UPDATED with report of lawyer’s letter: Actual fisticuffs between longtime tech industry rivals Elon Musk and Mark Zuckerberg have recently become a looming possibility. Now, Musk could be expanding the conflict to the courtroom.
Hours after Zuckerberg’s Meta Platforms launched Threads, a new service billed as a “Twitter killer,” a lawyer for the Musk-owned service sent Meta a pointedly constructed letter. It blasted Threads as a “copycat” based on improperly obtained “trade secrets.”
Semafor was the first to report the legal broadside, which the outlet described as a sign that Threads is “the most serious rival yet to Musk’s chaotic, but still-central, platform.”
Quinn Emanuel attorney Alex Spiro wrote in the letter that Twitter “intends to strictly enforce its intellectual property rights, and demands that Meta take immediate steps to stop using any Twitter trade secrets or other highly confidential information.”
Initial word of the legal saber-rattling followed a tweet by Twitter CEO Linda Yaccarino claiming the company is “often imitated” but “can never be duplicated.”
EARLIER:
As Twitter faces a significant new challenge from Instagram offshoot Threads, CEO Linda Yaccarino is defending her turf.

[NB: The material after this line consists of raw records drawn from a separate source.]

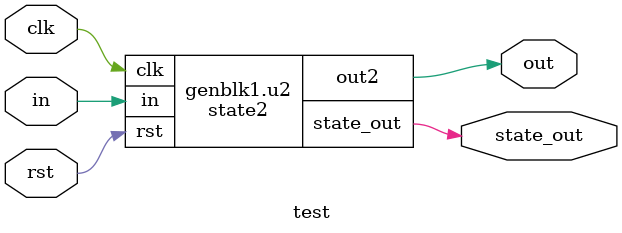
<source format=v>
module state1(rst,clk,state_out,in,out1);
input rst,in,clk;
output reg state_out;
output out1;
reg out;
reg [1:0] pres1,nxt1;
assign out1=out;
always @(*) 
begin
case(pres1)
2'b00:
begin
if(in)
begin
state_out=1'b0;
nxt1<=2'b00;
out<=1'b0;
end
else 
begin
state_out=1'b0;
nxt1<=2'b01;
out<=1'b0;
end
end
2'b01:
begin
if(in)
begin
state_out=1'b0;
nxt1<=2'b00;
out<=1'b0;
end
else 
begin
state_out=1'b0;
nxt1<=2'b11;
out<=1'b0;
end
end
2'b11:
begin
if(in) 
begin
state_out=1'b1;
nxt1<=2'b00;
out<=1'b1;
end
else 
begin
state_out=1'b0;
nxt1<=2'b01;
out<=1'b1;
end
end
default:
begin
state_out=1'b0;
nxt1<=2'b00;
out<=1'b0;
end
endcase
end
always@(posedge clk or negedge rst)
begin
if(!rst) pres1<=2'b00;
else  pres1<=nxt1;
end
endmodule

module state2(rst,clk,state_out,in,out2);
input rst,in,clk;
output reg state_out;
output out2;
reg out;
reg [1:0] pres2,nxt2;
assign out2=out;
always @(*) 
begin
case(pres2)
2'b00:
begin
if(in)
begin
state_out=1'b0;
nxt2<=2'b01;
out<=1'b0;
end
else 
begin
state_out=1'b0;
nxt2<=2'b00;
out<=1'b0;
end
end
2'b01:
begin
if(in)
begin
state_out=1'b0;
nxt2<=2'b11;
out<=1'b0;
end
else 
begin
state_out=1'b0;
nxt2<=2'b00;
out<=1'b0;
end
end
2'b11:
begin
if(in) 
begin
state_out=1'b0;
nxt2<=2'b01;
out<=1'b1;
end
else 
begin
state_out=1'b1;
nxt2<=2'b00;
out<=1'b0;
end
end
default:
begin
state_out=1'b0;
nxt2<=2'b00;
out<=1'b0;
end
endcase
end
always@(posedge clk or negedge rst)
begin
if(!rst) pres2<=2'b00;
else  pres2<=nxt2;
end
endmodule

module test(input rst,clk,in, output out, output state_out);
parameter state=1'b1;
generate 
if(!state)
begin
state1 u1 (rst,clk,state_out,in,out);
end
else 
begin
state2 u2 (rst,clk,state_out,in,out);
end
endgenerate 

endmodule

</source>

As was her wont while heading advertising sales for NBCUniversal, Yaccarino clapped back after Threads received generally positive response to its Wednesday launch and quickly gained scale.
“We’re often imitated — but the Twitter community can never be duplicated,” Yaccarino tweeted, without naming any specific imitators. Unlike her occasionally sharp-elbowed digs delivered on the stage of Radio City Music Hall, however, the exec’s message was more of a bouquet-toss to users than a poke at rivals. “On Twitter, everyone’s voice matters,” she wrote. “Whether you’re here to watch history unfold, discover REAL-TIME information all over the world, share your opinions, or learn about others — on Twitter YOU can be real. YOU built the Twitter community. And that’s irreplaceable.”
Repeating a term often used by Elon Musk, who bought Twitter last fall for $44 billion, she told users the platform “is your public square.”
Threads went live on Wednesday evening, earlier than expected. The app was built “for sharing text updates and joining public conversations,” according to an official blog post accompanying the launch. Posts can be up to 500 characters long and include links, photos and videos up to 5 minutes in length. Because of the already-massive reach of Instagram and the fact that users can log into Threads via their existing Instagram account, Threads rapidly attracted millions of users in its initial hours of availability. Meta CEO Mark Zuckerberg reported it had topped 30 million sign-ups as of Thursday morning.
“There should be a public conversations app with 1 billion-plus people on it,” Zuckerberg wrote in a Threads post. “Twitter has had the opportunity to do this but hasn’t nailed it. Hopefully we will.”
Initial reactions and reviews have been mixed-to-positive for Threads, with some noting certain core functionality from Twitter (character count, edit button, etc.) is not yet featured. Still, a prevailing theme has been the sense that Threads is a throwback to a more organic stage of social media and far more robust than other Twitter alternatives like Mastodon or Bluesky. Musk-era Twitter has been criticized by advertisers and users for its instability, alterations to its main feed, clumsy user verification rollout and rollbacks of content moderation. Just recently, Musk had to play defense yet again after imposing a deeply unpopular limit on the number of tweets that users who don’t pay for verification can see.